Single by Arash featuring Rebecca

from the album Arash
- Released: June 15, 2005
- Recorded: 2004
- Genre: Pop
- Length: 3:37
- Label: Warner Music
- Songwriters: Robert Uhlmann Arash Labaf Johan Bejerholm Max Tavahen Charles Burbank Ronny Gold Samy Goz Pedro Maza Luaces
- Producers: Robert Uhlmann Alex Arash Labaf Johan Bejerholm

Arash featuring Rebecca singles chronology
| "Tike Tike Kardi" (2005) | "Temptation" (2005) | "Music Is My Language" (2005) |

Music video
- "Temptation" on YouTube

= Temptation (Arash song) =

2005 single by Arash

"Temptation" is a 2005 major hit single by Iranian singer Arash featuring Rebecca Zadig and taken from Arash' debut album Arash. The music for "Temptation" is from "Baila Maria", a Spanish tune recorded by Ishtar Alabina featuring Los Niños de Sara in 1996. "Temptation" in its own right has been subject of many covers and in a number of languages.

= WORK TO BE COMPLETED =
According to the article on the song "Temptation," what earlier tune supplies its music?

= DATA SHOWN =
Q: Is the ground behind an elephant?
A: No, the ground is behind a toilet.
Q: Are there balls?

= RESPONSE AREA =
"Baila Maria," a Spanish tune recorded by Ishtar Alabina featuring Los Niños de Sara in 1996.